Kedua, mutasi pegawai antar daerah tidak perlu persetujuan tertulis dari Mendagri, sehingga cukup tanda tangan dari Pj. Namun demikian, proses mutasi tetap ke Kemendagri dan diserahkan ke Badan Kepegawaian Negara (BKN) untuk kemudian disetujui atau tidaknya mutasi antar daerah.

“Jadi sekedar untuk menandatangani mutasi daerah tidak perlu mendapat tanda tangan saya, karena akan menumpuk birokrasi. Padahal kita mau birokrasi lebih cepat dan lincah. Tapi jangan terlalu birokratis, dan menurut saya tidak bertentangan dengan UU. Jadi perlu terobosan hukum untuk trigger agar tidak terjadi penumpulkan,” ujarnya.
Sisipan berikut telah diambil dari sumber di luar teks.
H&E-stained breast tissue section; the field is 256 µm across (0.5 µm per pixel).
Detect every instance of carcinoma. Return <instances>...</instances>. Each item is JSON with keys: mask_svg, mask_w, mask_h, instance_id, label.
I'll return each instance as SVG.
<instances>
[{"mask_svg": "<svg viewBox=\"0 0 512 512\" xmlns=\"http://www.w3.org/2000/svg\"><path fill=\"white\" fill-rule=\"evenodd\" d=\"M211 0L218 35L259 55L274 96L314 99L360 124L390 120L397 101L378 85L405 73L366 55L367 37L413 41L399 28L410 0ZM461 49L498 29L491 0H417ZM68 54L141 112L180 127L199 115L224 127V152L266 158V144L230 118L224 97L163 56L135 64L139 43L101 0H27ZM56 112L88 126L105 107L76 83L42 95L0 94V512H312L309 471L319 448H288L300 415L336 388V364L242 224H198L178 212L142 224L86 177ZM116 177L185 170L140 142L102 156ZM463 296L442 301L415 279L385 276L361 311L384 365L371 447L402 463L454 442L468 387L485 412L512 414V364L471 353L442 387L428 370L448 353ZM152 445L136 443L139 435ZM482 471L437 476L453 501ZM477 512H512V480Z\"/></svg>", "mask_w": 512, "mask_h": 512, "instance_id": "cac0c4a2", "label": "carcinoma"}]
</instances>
Soal kekhawatiran terjadinya politisasi Pj, Pjs, Plt melakukan pemberhentian dan mutasi secara sewenang-wenang, Kemendagri bakal memperkuat mekanisme pengawasan. Per tiga bulan, para Penjabat harus memberi laporan pertanggungjawaban kepada Kemendagri melalui Inspektur Jenderal (Irjen) Pengawasan dan Direktur Jenderal (Dirjen) Otonomi Daerah Kemendagri.
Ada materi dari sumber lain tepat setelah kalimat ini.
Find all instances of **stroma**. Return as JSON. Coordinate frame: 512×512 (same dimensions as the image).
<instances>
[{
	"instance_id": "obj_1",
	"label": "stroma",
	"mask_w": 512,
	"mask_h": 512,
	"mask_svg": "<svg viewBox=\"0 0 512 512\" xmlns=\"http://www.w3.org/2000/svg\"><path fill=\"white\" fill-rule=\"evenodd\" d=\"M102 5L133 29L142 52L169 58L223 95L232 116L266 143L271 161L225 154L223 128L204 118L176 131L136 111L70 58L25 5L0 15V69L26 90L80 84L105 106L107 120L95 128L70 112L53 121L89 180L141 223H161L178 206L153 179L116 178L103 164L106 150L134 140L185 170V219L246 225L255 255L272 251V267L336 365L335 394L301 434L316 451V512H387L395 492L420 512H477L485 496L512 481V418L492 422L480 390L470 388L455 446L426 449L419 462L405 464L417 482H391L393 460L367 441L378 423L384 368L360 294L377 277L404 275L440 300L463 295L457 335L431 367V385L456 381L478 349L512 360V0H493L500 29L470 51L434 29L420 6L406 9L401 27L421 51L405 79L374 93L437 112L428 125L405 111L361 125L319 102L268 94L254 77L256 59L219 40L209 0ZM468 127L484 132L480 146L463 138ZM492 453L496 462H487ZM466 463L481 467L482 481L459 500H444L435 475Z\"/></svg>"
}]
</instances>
“Kita bisa evaluasi mereka. Kita akan profesional mengawasi mereka,” ujarnya.

Menurutnya, bila tidak puas dengan mekanisme pengawasan Kemendagri, para penjabat yang bermasalah dapat dipanggil Komisi II DPR melalui Mendagri. Tito akan amat terbuka bila Komisi II memanggil penjabat yang bermasalah dengan terlebih dahulu mendalani proses pengawasan di Kemendagri. Pemanggilan oleh Komisi II DPR menunjukann keterbukaan agar dapat dikonfirmasi langsung dengan penjabat.

“Saya tidak berkeberatan untuk keterbukaan biar bisa langsung ditanyakan ke yang bersangkutan. Saya tidak akan lindungi bila memang sewenang-wenang. Kalau dianggap tidak puas dengan mekanisme pengawasan di Kemendagri bisa dipanggil DPR,” tegasnya.

Sedari awal, dirinya sudah menyampaikan ke para penjabat kepala daerah soal tugas dan jabatannya lebih berat. Sebab, para penjabat mudah sekali dicopot jabatannya. Bila penjabat kepala daerah definitif mitra kerjanya adalah DPRD tingkat I atau II, sehingga dapat menolak panggilan DPR. Tapi kalau Pj, Pjs, dan Plt kepala daerah dapat langsung dipanggil oleh Komisi II DPR dalam rangka menjalankan fungsi pengawasan.

Jenderal (Purn) polisi bintang empat itu berjanji bakal mengoreksi dengan melihat ulang berbagai dasar peraturan perundangan sebagai dasar hukum penerbitan SE tersebut. Tapi prinsipnya, kata Tito, perlu ada solusi mekanisme menyelesaikan persoalan penumpukan permintaan persetujuan dari Mendagri soal pemberhentian maupun mutasi pegawai yang amat birokratis.

“Kami akan melakukan konsultasi. Karena kami paham implikasi ke temen-temen partai politik, karena pertarungan 2024 kami sangat paham,” katanya.